Unlike toilet paper and cleaning products, dairy products are perishable, of course. So that’s caused a bit of a domino effect that’s made some retailers reluctant to lift purchase limits. After the initial rush of shoppers cleared out stores’ milk supplies, many stores wrote it off as panic buying and were reluctant to fully replenish their supply for fear that no one would need to buy it and it would all end up going to waste. So they kept their stock low and implemented purchase limits to stabilize their supply.

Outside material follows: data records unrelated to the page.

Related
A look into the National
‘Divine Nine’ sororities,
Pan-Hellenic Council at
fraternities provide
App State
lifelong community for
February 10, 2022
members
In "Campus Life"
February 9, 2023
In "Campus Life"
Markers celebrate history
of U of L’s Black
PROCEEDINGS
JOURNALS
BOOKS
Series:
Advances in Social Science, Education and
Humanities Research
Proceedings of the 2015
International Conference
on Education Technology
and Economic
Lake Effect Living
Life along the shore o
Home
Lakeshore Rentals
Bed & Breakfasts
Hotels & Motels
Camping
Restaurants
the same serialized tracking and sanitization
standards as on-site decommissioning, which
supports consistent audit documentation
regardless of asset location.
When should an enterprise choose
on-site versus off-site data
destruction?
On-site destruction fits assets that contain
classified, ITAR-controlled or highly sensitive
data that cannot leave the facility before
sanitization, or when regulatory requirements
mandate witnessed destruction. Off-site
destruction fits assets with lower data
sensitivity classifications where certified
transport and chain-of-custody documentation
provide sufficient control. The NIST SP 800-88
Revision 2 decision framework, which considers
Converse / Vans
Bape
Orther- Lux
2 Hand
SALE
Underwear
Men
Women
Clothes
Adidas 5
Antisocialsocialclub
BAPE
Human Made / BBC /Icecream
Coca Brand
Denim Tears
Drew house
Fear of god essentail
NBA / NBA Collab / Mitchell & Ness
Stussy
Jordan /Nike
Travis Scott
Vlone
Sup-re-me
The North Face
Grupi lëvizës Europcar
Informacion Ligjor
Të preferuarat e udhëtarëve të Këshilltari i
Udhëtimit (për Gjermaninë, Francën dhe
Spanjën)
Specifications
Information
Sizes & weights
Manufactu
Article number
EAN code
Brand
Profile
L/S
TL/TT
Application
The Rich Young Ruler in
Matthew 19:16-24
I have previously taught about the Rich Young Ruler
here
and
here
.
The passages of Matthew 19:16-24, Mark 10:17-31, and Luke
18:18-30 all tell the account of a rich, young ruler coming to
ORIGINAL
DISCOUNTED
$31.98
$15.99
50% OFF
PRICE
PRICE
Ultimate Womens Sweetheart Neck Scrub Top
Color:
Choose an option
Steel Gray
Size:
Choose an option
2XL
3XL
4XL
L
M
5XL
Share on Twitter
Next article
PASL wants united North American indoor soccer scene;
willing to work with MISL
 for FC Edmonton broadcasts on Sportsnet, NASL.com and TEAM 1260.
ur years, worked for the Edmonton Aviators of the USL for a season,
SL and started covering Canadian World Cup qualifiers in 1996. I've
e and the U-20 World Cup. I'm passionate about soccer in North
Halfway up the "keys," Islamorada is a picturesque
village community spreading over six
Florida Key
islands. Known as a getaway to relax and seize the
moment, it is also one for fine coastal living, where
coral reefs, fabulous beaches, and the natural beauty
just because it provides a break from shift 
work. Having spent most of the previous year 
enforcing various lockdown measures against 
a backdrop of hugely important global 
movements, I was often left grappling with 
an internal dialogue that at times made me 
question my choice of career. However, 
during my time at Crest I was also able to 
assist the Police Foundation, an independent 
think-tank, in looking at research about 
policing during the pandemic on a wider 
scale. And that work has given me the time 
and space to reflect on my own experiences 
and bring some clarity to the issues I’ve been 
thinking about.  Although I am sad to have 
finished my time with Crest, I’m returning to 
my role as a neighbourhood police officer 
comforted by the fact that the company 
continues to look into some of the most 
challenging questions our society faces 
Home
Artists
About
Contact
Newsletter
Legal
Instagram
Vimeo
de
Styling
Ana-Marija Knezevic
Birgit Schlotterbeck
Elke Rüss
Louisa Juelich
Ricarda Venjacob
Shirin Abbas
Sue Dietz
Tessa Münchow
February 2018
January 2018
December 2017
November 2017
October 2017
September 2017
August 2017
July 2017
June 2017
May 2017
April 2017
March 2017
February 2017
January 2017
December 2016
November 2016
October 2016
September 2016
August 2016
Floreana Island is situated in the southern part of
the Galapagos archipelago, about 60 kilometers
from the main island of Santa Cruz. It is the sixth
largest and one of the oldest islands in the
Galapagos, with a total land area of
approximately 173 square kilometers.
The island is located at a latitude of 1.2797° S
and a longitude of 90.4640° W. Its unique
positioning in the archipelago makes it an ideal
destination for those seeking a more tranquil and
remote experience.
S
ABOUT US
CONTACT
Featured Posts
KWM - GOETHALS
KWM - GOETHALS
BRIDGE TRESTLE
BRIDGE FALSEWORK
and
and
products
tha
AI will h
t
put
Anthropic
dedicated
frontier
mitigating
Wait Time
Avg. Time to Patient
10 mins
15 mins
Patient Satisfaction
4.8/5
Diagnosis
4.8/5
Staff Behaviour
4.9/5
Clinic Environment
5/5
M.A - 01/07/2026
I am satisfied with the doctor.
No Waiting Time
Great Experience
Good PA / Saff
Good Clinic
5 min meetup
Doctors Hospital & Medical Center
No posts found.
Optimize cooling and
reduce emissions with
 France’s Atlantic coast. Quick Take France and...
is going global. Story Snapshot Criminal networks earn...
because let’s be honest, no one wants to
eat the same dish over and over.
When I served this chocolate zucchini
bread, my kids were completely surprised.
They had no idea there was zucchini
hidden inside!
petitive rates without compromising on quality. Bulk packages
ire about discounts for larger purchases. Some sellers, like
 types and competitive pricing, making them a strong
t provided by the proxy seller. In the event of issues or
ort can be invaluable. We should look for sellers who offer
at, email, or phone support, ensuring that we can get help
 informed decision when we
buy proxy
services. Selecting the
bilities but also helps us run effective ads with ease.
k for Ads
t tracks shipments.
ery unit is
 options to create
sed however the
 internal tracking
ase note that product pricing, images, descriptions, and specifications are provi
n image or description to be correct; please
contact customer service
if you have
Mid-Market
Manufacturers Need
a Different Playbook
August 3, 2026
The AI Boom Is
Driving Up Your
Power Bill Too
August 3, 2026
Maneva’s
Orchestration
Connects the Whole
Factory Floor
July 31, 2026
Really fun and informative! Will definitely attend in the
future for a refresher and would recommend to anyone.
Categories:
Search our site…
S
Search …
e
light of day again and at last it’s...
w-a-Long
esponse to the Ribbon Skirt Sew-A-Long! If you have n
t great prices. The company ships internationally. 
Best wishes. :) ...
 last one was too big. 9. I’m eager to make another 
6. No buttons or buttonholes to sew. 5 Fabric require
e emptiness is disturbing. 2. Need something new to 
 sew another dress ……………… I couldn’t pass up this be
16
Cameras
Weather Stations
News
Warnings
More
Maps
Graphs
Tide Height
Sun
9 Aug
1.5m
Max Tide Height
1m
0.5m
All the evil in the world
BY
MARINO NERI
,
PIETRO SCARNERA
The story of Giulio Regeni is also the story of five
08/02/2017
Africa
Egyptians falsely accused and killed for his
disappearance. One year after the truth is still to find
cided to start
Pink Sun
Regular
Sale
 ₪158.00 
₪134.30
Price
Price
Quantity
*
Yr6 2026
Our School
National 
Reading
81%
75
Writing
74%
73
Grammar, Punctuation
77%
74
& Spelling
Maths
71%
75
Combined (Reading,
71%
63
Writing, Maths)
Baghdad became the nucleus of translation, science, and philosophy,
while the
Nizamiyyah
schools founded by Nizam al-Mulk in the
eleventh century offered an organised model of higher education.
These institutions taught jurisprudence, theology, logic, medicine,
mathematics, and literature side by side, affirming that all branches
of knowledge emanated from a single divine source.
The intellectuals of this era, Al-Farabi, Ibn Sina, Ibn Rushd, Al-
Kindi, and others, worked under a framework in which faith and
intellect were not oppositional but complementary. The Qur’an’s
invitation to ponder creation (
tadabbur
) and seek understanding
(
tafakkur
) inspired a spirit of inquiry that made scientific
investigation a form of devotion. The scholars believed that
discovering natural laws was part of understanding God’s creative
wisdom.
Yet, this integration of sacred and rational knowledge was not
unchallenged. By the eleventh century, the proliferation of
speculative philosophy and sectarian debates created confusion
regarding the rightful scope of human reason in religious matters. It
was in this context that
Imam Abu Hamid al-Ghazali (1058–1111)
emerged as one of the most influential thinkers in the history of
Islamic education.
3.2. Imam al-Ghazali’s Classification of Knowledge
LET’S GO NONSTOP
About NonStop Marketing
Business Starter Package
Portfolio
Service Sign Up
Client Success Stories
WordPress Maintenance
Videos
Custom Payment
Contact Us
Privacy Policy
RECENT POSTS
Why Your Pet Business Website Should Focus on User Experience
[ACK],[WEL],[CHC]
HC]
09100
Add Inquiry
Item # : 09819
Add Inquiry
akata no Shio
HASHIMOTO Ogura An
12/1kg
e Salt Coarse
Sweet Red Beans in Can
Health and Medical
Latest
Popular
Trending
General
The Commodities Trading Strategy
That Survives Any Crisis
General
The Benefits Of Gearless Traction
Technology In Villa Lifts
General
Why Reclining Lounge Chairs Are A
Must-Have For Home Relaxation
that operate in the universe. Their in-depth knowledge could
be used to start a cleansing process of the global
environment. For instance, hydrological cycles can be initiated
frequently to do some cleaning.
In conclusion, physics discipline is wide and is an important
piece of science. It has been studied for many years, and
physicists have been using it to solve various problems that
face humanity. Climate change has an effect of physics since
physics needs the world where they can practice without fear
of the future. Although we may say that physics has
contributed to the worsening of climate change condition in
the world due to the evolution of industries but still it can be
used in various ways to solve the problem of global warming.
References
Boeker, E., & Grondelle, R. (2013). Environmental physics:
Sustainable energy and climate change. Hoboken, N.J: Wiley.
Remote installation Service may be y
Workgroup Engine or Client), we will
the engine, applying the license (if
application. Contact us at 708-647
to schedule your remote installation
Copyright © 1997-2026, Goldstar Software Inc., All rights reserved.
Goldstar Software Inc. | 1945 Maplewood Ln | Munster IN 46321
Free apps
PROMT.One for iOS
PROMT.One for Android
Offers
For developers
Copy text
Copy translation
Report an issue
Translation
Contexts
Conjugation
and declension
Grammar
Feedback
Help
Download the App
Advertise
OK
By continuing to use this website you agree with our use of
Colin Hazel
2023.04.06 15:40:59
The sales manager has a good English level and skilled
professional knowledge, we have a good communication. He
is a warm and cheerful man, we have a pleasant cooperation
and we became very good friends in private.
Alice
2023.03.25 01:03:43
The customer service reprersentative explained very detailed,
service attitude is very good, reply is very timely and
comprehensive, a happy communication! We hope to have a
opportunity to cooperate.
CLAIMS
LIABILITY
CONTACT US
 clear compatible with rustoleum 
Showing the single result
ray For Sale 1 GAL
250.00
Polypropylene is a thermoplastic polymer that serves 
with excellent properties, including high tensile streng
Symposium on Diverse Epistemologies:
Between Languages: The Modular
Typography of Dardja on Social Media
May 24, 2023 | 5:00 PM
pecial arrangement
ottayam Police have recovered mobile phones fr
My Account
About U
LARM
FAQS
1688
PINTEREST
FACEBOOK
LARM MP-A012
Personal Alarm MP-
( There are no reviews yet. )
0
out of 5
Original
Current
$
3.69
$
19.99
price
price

Dairy groups are arguing that it’s time for that strategy to end. The Pennsylvania dairy advocacy group 97 Milk advises shoppers to be on the lookout for purchase limits. “If you are shopping in a store that is limiting milk, butter or other dairy product purchases, ask the manager to consider lifting these limits and increasing their milk deliveries or orders to keep milk and other dairy products in stock, because you and others are now buying for your families to be eating all meals at home,” the group said. “If you are a store manager or employee, consider working with a food bank to move milk near expiration to those outlets to re-order more milk and lift the purchasing restrictions knowing you have somewhere to go with extra milk for your shoppers.”

It seems we’re still far from returning to normal any time soon. But if dairy farmers have their way, at least you may soon be able to buy all the milk you want. And someday, maybe the same can be said for toilet paper and cleaning products. Just not quite yet.